[Saved entries]
□ □ □ □

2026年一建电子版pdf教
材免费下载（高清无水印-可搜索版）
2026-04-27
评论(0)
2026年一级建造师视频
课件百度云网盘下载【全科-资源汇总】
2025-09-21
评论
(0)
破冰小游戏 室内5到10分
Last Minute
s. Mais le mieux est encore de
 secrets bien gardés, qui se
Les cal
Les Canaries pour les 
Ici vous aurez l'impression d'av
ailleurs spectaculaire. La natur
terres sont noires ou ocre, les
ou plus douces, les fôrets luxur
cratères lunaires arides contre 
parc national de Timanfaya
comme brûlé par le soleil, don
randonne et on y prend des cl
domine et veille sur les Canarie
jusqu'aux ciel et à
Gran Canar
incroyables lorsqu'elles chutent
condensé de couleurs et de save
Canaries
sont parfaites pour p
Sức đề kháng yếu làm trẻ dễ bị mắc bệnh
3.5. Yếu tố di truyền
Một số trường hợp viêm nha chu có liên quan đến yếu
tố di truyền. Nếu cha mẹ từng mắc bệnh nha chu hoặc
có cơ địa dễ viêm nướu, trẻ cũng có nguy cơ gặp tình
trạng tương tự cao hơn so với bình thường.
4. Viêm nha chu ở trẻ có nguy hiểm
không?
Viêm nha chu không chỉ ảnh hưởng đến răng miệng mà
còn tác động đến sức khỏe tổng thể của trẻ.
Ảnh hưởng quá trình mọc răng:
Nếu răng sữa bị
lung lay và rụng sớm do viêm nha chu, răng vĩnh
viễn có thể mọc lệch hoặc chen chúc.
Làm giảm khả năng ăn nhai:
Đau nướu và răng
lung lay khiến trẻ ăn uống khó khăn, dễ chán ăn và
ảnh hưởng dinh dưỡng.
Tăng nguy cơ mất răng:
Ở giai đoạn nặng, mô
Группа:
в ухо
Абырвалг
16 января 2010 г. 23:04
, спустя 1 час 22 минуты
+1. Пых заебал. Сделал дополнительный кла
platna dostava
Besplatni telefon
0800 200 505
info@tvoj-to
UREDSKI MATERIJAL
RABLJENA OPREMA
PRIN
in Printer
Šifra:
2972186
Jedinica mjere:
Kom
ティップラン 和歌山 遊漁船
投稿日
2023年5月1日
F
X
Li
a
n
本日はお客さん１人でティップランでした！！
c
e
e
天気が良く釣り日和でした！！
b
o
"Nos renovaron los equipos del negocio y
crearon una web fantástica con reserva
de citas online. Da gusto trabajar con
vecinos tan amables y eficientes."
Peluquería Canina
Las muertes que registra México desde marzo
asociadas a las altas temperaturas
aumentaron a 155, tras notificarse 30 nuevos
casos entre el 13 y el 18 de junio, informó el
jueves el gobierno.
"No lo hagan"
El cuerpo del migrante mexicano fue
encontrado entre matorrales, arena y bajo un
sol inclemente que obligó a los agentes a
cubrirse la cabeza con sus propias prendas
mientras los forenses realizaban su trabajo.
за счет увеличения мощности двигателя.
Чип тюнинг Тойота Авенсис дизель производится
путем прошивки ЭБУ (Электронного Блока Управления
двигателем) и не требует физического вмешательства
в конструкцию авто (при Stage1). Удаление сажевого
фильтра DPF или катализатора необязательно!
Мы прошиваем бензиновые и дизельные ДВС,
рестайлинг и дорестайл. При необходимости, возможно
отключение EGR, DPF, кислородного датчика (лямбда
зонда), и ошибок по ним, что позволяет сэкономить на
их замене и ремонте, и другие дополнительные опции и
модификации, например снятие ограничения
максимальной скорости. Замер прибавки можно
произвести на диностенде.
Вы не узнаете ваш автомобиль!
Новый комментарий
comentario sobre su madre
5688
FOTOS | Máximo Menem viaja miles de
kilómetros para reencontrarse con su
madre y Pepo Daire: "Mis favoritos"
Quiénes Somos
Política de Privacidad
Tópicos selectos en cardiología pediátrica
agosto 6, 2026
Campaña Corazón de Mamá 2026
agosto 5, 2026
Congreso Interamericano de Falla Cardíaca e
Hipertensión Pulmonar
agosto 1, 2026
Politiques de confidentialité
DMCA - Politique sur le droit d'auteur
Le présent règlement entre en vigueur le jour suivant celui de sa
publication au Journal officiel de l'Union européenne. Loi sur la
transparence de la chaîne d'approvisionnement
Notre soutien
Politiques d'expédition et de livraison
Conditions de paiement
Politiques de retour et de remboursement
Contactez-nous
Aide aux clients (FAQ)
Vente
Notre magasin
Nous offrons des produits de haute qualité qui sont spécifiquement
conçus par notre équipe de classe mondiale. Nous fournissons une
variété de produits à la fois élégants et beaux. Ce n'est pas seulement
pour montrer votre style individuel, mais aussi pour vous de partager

□ □ □ □

EXERCISE
Rewrite the saved entries above, renaming "Canaries" to "Canarias" everywhere it occurs and leaving every other part of the lines unchanged.

EXERCISE RESULT
2026年一建电子版pdf教
材免费下载（高清无水印-可搜索版）
2026-04-27
评论(0)
2026年一级建造师视频
课件百度云网盘下载【全科-资源汇总】
2025-09-21
评论
(0)
破冰小游戏 室内5到10分
Last Minute
s. Mais le mieux est encore de
 secrets bien gardés, qui se
Les cal
Les Canarias pour les 
Ici vous aurez l'impression d'av
ailleurs spectaculaire. La natur
terres sont noires ou ocre, les
ou plus douces, les fôrets luxur
cratères lunaires arides contre 
parc national de Timanfaya
comme brûlé par le soleil, don
randonne et on y prend des cl
domine et veille sur les Canarie
jusqu'aux ciel et à
Gran Canar
incroyables lorsqu'elles chutent
condensé de couleurs et de save
Canarias
sont parfaites pour p
Sức đề kháng yếu làm trẻ dễ bị mắc bệnh
3.5. Yếu tố di truyền
Một số trường hợp viêm nha chu có liên quan đến yếu
tố di truyền. Nếu cha mẹ từng mắc bệnh nha chu hoặc
có cơ địa dễ viêm nướu, trẻ cũng có nguy cơ gặp tình
trạng tương tự cao hơn so với bình thường.
4. Viêm nha chu ở trẻ có nguy hiểm
không?
Viêm nha chu không chỉ ảnh hưởng đến răng miệng mà
còn tác động đến sức khỏe tổng thể của trẻ.
Ảnh hưởng quá trình mọc răng:
Nếu răng sữa bị
lung lay và rụng sớm do viêm nha chu, răng vĩnh
viễn có thể mọc lệch hoặc chen chúc.
Làm giảm khả năng ăn nhai:
Đau nướu và răng
lung lay khiến trẻ ăn uống khó khăn, dễ chán ăn và
ảnh hưởng dinh dưỡng.
Tăng nguy cơ mất răng:
Ở giai đoạn nặng, mô
Группа:
в ухо
Абырвалг
16 января 2010 г. 23:04
, спустя 1 час 22 минуты
+1. Пых заебал. Сделал дополнительный кла
platna dostava
Besplatni telefon
0800 200 505
info@tvoj-to
UREDSKI MATERIJAL
RABLJENA OPREMA
PRIN
in Printer
Šifra:
2972186
Jedinica mjere:
Kom
ティップラン 和歌山 遊漁船
投稿日
2023年5月1日
F
X
Li
a
n
本日はお客さん１人でティップランでした！！
c
e
e
天気が良く釣り日和でした！！
b
o
"Nos renovaron los equipos del negocio y
crearon una web fantástica con reserva
de citas online. Da gusto trabajar con
vecinos tan amables y eficientes."
Peluquería Canina
Las muertes que registra México desde marzo
asociadas a las altas temperaturas
aumentaron a 155, tras notificarse 30 nuevos
casos entre el 13 y el 18 de junio, informó el
jueves el gobierno.
"No lo hagan"
El cuerpo del migrante mexicano fue
encontrado entre matorrales, arena y bajo un
sol inclemente que obligó a los agentes a
cubrirse la cabeza con sus propias prendas
mientras los forenses realizaban su trabajo.
за счет увеличения мощности двигателя.
Чип тюнинг Тойота Авенсис дизель производится
путем прошивки ЭБУ (Электронного Блока Управления
двигателем) и не требует физического вмешательства
в конструкцию авто (при Stage1). Удаление сажевого
фильтра DPF или катализатора необязательно!
Мы прошиваем бензиновые и дизельные ДВС,
рестайлинг и дорестайл. При необходимости, возможно
отключение EGR, DPF, кислородного датчика (лямбда
зонда), и ошибок по ним, что позволяет сэкономить на
их замене и ремонте, и другие дополнительные опции и
модификации, например снятие ограничения
максимальной скорости. Замер прибавки можно
произвести на диностенде.
Вы не узнаете ваш автомобиль!
Новый комментарий
comentario sobre su madre
5688
FOTOS | Máximo Menem viaja miles de
kilómetros para reencontrarse con su
madre y Pepo Daire: "Mis favoritos"
Quiénes Somos
Política de Privacidad
Tópicos selectos en cardiología pediátrica
agosto 6, 2026
Campaña Corazón de Mamá 2026
agosto 5, 2026
Congreso Interamericano de Falla Cardíaca e
Hipertensión Pulmonar
agosto 1, 2026
Politiques de confidentialité
DMCA - Politique sur le droit d'auteur
Le présent règlement entre en vigueur le jour suivant celui de sa
publication au Journal officiel de l'Union européenne. Loi sur la
transparence de la chaîne d'approvisionnement
Notre soutien
Politiques d'expédition et de livraison
Conditions de paiement
Politiques de retour et de remboursement
Contactez-nous
Aide aux clients (FAQ)
Vente
Notre magasin
Nous offrons des produits de haute qualité qui sont spécifiquement
conçus par notre équipe de classe mondiale. Nous fournissons une
variété de produits à la fois élégants et beaux. Ce n'est pas seulement
pour montrer votre style individuel, mais aussi pour vous de partager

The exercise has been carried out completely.